Horace J. Lattimer, Esquire.
"Hell's fire," I said wrathfully, starting for the shack.
I dunno how long it had took Bearfield to wriggle out of his ropes. Anyway he was laying for me behind the door with the iron skillet and if the handle hadn't broke off when he lammed me over the head with it he might of did me a injury.
I dunno how I ever managed to throw him, because he fit like a frothing maniac, and every time he managed to break loose from me he grabbed a jug of Lattimer's Loco Elixir and busted it over my head. By the time I managed to stun him with a table laig he'd busted every jug on the place, the floor was swimming in elixir, and my clothes was soaked in it. Where they wasn't soaked with blood.
I fell on him and tied him up again and then sot on a bunk and tried to get my breath back and wondered what in hell to do. Because here the elixir was all gone and I didn't have no way of treating Bearfield and the Perfessor had run off with the chuck wagon so I hadn't no way to get him back to civilization.
Then all at onst I heard a train whistle, away off to the west, and remembered that the track passed through jest a few miles to the south. I'd did all I could for Bearfield, only thing I could do now was to get him back to his folks where they could take care of him.

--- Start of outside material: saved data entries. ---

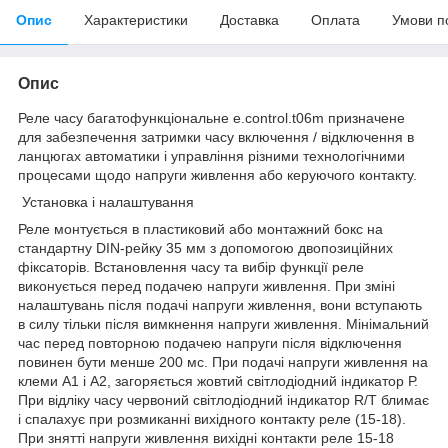
Опис
Характеристики
Доставка
Оплата
Умови п
Опис
Реле часу багатофункціональне e.control.t06m призначене
для забезпечення затримки часу включення / відключення в
ланцюгах автоматики і управління різними технологічними
процесами щодо напруги живлення або керуючого контакту.
Установка і налаштування
Реле монтується в пластиковий або монтажний бокс на
стандартну DIN-рейку 35 мм з допомогою двопозиційних
фіксаторів. Встановлення часу та вибір функції реле
виконується перед подачею напруги живлення. При зміні
налаштувань після подачі напруги живлення, вони вступають
в силу тільки після вимкнення напруги живлення. Мінімальний
час перед повторною подачею напруги після відключення
повинен бути менше 200 мс. При подачі напруги живлення на
клеми А1 і А2, загоряється жовтий світлодіодний індикатор Р.
При відліку часу червоний світлодіодний індикатор R/T блимає
і спалахує при розмиканні вихідного контакту реле (15-18).
При знятті напруги живлення вихідні контакти реле 15-18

I run out and whistled for Cap'n Kidd and he busted out from around the corner of the house where he'd been laying for me, and tried to kick me in the belly before I could get ready for him, but I warn't fooled. He's tried that trick too many times. I dodged and give him a good bust in the nose, and then I throwed the bridle and saddle on him, and brung Cousin Bearfield out and throwed him acrost the saddle and headed south.
That must of been the road both Meshak and Lattimer taken when they run off. It crossed the railroad track about three miles from the shack. The train had been whistling for High Horse when I first heard it. I got to the track before it come into sight. I flagged it and it pulled up and the train crew jumped down and wanted to know what the hell I was stopping them for.
"I got a man here which needs medical attention," I says. "It's a case of temporary insanity. I'm sendin' him back to Texas."
"Hell," says they, "this train don't go nowheres near Texas."
"Well," I says, "you unload him at Dodge City. He's got plenty of friends there which will see that he gits took care of. I'll send word from High Horse to his folks in Texas tellin' 'em to go after him."
So they loaded Cousin Bearfield on, him being still unconscious, and I give the conductor his watch and chain and pistol to pay for his fare. Then I headed along the track for High Horse.
When I got to High Horse I tied Cap'n Kidd nigh the track and started for the depot when who should I run smack into but Old Man Mulholland who immejitly give a howl like a hungry timber wolf.
"Whar's the grub, you hoss-thief?" he yelled before I could say nothing.
"Why, didn't Lem Campbell bring it out to you?" I ast.
"I never seen a man by that name," he bellered. "Whar's my fifty bucks?"
"Heck," I says, "he looked honest."
"Who?" yowled Old Man Mulholland. "Who, you polecat?"
"Lem Campbell, the man I give the dough to for him to buy the grub," I says. "Oh, well, never mind. I'll work out the fifty."
The Old Man looked like he was fixing to choke. He gurgled, "Where's my chuck wagon?"
"A feller stole it," I said. "But I'll work that out too."
"You won't work for me," foamed the Old Man, pulling a gun. "Yo're fired. And as for the dough and the wagon, I takes them out of yore hide here and now."
Well, I taken the gun away from him, of course, and tried to reason with him, but he jest hollered that much louder, and got his knife out and made a pass at me. Now it always did irritate me for somebody to stick a knife in me, so I taken it away from him and throwed him into a nearby hoss trough. It was one of these here V-shaped troughs which narrers together at the bottom, and somehow his fool head got wedged and he was about to drown.